# [Passage à examiner]
★ ★ ★ ★
Les questions en litige

[11]           Dans son mémoire, le demandeur soulève les questions suivantes :

1.  Les conclusions de la Commission quant à la pratique du christianisme en Chine étaient-elles erronées?

 

2.  La Commission a-t-elle commis une erreur en préférant le peu de preuve documentaire à la preuve par ailleurs crédible du demandeur?

 

3.  La Commission a-t-elle commis une erreur en interprétant erronément la preuve et en ne tenant pas compte d’éléments de preuve pertinents pour conclure qu’il n’y avait pas d’arrestations dans la province du Fujian?

 

4.  La Commission a-t-elle commis une erreur en se fondant sur la preuve documentaire sans tirer de conclusion précise quant à la véracité du récit du demandeur?

 

[12]           À mon avis, les questions soulevées par le demandeur se résument comme suit :

1.      La Commission a-t-elle commis une erreur en concluant que le demandeur pouvait pratiquer librement sa religion dans une église patriotique?

 

2.      La Commission a-t-elle commis une erreur en se fondant sur la preuve documentaire au sujet des conséquences de la pratique du christianisme dans la province du Fujian plutôt que sur la preuve du demandeur, sans tirer de conclusions précises au sujet de la véracité du récit du demandeur?

 

Analyse

i) La Commission a-t-elle commis une erreur en concluant que le demandeur pouvait pratiquer librement sa religion dans une église patriotique?

 

 

 

[13]           Le demandeur a soutenu qu’il ne pouvait pas pratiquer sa religion dans une église patriotique parce que ces églises placent l’État avant Dieu. Le demandeur soutient que la Commission a commis une erreur en concluant qu’il pourrait librement pratiquer sa religion dans une église patriotique parce qu’elle n’a pas correctement examiné la preuve documentaire et la jurisprudence à l’appui de son évaluation de la priorité accordée à l’État dans de telles églises.

 

[14]           Le défendeur soutient que la conclusion de la Commission était raisonnable parce que le demandeur n’a présenté aucune preuve directe à l’appui de ses allégations et parce que les affaires sur lesquelles il se fonde se distinguent de celle en l’espèce.

 

[15]           La Commission a omis de tenir compte de plusieurs éléments de preuve clés à l’appui de l’allégation du demandeur selon laquelle il ne pouvait pas librement pratiquer sa religion dans une église patriotique. Un rapport de 2007 du Département d’État des États-Unis notait l’existence de rapports selon lesquels la doctrine de l’église patriotique [traduction] « place la soumission à l’autorité de l’État avant la soumission à l’autorité du Christ ». Une réponse à une demande d’information préparée par la Commission en 2007 note l’existence de [traduction] « rapports selon lesquels les organismes patriotiques interfèrent dans les décisions de doctrine des groupes religieux inscrits ». Une réponse à une demande d’information préparée par la Commission en 2005 fait état de la [traduction] « "Campagne de construction théologique" [du gouvernement chinois] qui a été mise en œuvre dans des séminaires protestants officiels » et du fait que cette campagne a entraîné la prolifération des églises clandestines.
★ ★ ★ ★
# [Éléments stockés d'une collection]
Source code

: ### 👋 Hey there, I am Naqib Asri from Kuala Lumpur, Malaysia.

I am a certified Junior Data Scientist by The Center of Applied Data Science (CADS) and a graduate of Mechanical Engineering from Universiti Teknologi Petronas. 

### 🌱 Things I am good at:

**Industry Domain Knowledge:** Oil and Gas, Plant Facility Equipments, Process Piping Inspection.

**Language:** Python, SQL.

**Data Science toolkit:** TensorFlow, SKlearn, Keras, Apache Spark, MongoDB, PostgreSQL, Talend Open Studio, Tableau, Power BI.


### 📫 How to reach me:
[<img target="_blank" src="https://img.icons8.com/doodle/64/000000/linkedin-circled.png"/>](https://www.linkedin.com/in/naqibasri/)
★ ★ ★ ★
# [Travail demandé]
1: Quels sont tous les documents de preuve que le passage cite au paragraphe [15] ?
2: Comment résumer le passage en deux phrases ?
3: Renvoyez mot pour mot la partie du passage qui commence par « [13]           Le demandeur » et va jusqu'à « celle en l’espèce. ».
Ces données n'ont aucun lien avec le passage.

# [Réponses par tâche]
1:
- Un rapport de 2007 du Département d'État des États-Unis
- Une réponse à une demande d'information préparée par la Commission en 2007
- Une réponse à une demande d'information préparée par la Commission en 2005

2: Le demandeur soulève quatre questions, qui se résument en deux : la Commission a-t-elle commis une erreur en concluant qu'il pouvait pratiquer librement sa religion dans une église patriotique, et en se fondant sur la preuve documentaire relative au Fujian plutôt que sur sa preuve, sans conclure sur la véracité de son récit ? Sur la première question, le défendeur juge la conclusion raisonnable, mais la Commission a omis de tenir compte de plusieurs éléments de preuve clés, dont des rapports selon lesquels la doctrine de l'église patriotique place la soumission à l'autorité de l'État avant la soumission à l'autorité du Christ.

3:
[13]           Le demandeur a soutenu qu’il ne pouvait pas pratiquer sa religion dans une église patriotique parce que ces églises placent l’État avant Dieu. Le demandeur soutient que la Commission a commis une erreur en concluant qu’il pourrait librement pratiquer sa religion dans une église patriotique parce qu’elle n’a pas correctement examiné la preuve documentaire et la jurisprudence à l’appui de son évaluation de la priorité accordée à l’État dans de telles églises.

 

[14]           Le défendeur soutient que la conclusion de la Commission était raisonnable parce que le demandeur n’a présenté aucune preuve directe à l’appui de ses allégations et parce que les affaires sur lesquelles il se fonde se distinguent de celle en l’espèce.